**Prompt**: Return each line of the listing that follows in which the string "реализацией" can be found.

**Data listing**:
-------------------------

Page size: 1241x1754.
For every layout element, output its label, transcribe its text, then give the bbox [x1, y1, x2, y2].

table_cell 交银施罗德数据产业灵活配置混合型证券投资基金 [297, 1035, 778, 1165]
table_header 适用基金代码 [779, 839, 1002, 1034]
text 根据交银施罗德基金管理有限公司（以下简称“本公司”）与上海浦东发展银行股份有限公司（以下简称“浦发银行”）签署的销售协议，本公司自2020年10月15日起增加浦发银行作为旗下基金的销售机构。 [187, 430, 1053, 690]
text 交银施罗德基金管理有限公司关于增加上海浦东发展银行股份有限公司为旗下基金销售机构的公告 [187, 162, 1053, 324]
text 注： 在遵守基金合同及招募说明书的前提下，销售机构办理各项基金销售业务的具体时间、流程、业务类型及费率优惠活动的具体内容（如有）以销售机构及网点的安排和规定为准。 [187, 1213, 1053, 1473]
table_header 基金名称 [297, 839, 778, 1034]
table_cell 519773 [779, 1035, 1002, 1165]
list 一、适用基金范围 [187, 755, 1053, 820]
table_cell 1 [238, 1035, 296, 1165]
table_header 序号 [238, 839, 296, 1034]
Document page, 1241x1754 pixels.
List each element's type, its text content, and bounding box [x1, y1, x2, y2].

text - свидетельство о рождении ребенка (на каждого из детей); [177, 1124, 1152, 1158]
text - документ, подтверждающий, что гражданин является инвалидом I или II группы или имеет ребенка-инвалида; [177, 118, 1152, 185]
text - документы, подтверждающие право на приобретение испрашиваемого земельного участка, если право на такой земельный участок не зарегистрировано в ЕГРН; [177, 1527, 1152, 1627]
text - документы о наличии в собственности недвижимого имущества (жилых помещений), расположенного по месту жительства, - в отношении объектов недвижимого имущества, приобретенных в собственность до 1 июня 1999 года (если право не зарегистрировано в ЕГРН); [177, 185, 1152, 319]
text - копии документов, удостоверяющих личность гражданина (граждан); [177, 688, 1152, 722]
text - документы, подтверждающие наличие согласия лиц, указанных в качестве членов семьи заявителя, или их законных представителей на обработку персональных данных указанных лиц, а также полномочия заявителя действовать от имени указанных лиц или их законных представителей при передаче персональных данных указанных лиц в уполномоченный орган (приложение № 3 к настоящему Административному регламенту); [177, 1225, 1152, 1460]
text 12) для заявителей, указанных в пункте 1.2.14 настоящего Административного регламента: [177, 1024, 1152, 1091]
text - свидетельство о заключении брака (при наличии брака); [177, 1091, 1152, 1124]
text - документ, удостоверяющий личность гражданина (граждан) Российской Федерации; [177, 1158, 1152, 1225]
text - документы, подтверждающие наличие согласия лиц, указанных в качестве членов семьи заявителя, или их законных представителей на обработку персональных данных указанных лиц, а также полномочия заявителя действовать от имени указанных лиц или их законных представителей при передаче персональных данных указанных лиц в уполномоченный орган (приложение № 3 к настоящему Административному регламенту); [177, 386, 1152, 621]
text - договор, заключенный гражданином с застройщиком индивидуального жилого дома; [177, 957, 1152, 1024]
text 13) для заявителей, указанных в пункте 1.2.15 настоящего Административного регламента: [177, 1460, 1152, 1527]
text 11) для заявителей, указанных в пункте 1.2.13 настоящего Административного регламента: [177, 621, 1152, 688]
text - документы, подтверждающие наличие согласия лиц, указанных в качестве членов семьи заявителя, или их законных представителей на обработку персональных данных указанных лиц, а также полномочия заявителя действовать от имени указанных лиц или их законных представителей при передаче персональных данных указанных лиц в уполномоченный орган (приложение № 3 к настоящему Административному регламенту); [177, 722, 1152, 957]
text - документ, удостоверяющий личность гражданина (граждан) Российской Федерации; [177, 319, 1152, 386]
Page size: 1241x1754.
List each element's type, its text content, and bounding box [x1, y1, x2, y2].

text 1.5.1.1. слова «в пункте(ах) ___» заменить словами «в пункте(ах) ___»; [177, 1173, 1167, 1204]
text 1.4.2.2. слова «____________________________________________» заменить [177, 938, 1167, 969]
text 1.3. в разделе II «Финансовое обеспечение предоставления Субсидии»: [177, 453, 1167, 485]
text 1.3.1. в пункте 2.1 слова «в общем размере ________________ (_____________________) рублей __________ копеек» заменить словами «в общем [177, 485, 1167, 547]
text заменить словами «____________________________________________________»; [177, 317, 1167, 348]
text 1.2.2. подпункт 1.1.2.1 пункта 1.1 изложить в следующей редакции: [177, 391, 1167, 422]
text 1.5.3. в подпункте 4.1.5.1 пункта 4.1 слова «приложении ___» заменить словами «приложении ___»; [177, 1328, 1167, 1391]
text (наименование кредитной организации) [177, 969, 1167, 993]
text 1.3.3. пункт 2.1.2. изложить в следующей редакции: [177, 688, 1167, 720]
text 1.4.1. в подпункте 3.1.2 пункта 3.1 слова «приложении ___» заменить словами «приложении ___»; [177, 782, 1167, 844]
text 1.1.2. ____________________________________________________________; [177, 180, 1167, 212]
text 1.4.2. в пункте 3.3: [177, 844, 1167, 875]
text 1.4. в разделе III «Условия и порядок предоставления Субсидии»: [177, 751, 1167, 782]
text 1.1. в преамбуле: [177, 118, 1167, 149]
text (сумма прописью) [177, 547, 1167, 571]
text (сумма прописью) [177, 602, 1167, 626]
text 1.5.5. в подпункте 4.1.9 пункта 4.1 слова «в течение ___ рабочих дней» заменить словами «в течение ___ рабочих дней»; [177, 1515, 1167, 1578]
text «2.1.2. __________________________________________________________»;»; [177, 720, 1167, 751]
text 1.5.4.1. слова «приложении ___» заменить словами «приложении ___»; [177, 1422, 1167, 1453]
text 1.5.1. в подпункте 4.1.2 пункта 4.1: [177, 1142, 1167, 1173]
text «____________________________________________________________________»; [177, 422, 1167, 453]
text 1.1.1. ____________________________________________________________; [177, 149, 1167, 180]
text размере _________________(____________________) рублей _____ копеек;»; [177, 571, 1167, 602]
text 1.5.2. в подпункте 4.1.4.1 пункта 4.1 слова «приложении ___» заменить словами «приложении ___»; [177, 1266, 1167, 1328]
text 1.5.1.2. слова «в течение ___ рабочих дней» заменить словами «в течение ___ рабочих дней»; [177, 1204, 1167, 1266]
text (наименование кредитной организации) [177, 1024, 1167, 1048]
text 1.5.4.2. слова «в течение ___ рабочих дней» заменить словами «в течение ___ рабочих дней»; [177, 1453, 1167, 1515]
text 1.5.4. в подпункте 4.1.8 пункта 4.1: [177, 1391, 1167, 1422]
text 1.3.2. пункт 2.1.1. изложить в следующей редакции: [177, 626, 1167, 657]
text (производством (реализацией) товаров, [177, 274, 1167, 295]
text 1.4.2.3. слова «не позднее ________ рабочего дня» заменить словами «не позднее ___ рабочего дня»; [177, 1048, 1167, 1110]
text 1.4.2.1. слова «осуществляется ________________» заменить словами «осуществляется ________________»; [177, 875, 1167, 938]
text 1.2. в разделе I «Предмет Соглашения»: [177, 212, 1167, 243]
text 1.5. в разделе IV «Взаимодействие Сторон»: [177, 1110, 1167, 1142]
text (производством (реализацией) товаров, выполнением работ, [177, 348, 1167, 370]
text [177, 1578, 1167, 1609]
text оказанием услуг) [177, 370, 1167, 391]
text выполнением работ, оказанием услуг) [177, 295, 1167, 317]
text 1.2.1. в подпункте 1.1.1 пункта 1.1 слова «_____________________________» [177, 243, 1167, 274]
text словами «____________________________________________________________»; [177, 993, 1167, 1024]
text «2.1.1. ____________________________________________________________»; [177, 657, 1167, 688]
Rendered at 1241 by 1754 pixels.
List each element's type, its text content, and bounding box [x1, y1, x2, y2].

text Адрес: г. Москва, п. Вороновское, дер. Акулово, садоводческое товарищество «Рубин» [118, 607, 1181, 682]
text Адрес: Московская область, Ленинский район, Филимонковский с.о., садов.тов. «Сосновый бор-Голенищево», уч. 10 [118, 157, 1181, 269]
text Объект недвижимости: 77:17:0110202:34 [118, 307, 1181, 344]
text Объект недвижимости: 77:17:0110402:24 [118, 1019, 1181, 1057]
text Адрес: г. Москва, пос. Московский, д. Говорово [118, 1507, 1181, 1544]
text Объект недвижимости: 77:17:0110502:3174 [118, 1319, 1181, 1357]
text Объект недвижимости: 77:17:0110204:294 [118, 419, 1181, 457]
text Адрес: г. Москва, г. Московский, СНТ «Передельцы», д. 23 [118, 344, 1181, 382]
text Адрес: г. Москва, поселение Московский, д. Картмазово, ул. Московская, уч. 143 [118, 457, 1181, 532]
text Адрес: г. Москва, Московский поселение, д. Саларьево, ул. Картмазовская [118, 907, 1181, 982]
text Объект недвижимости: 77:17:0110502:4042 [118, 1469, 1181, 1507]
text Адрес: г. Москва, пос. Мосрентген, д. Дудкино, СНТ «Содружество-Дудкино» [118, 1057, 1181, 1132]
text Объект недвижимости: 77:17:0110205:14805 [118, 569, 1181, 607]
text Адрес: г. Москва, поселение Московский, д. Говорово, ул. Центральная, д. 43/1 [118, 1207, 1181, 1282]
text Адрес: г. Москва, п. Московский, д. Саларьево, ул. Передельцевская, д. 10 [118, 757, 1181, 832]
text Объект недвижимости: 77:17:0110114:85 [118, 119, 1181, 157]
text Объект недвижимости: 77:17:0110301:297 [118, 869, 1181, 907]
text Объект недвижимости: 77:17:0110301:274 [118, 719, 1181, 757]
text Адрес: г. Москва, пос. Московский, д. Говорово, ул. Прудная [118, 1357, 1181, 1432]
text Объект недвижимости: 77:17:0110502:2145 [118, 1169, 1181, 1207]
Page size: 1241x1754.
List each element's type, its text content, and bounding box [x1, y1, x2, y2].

-------------------------

**Problem solution**:
text (производством (реализацией) товаров, [177, 274, 1167, 295]
text (производством (реализацией) товаров, выполнением работ, [177, 348, 1167, 370]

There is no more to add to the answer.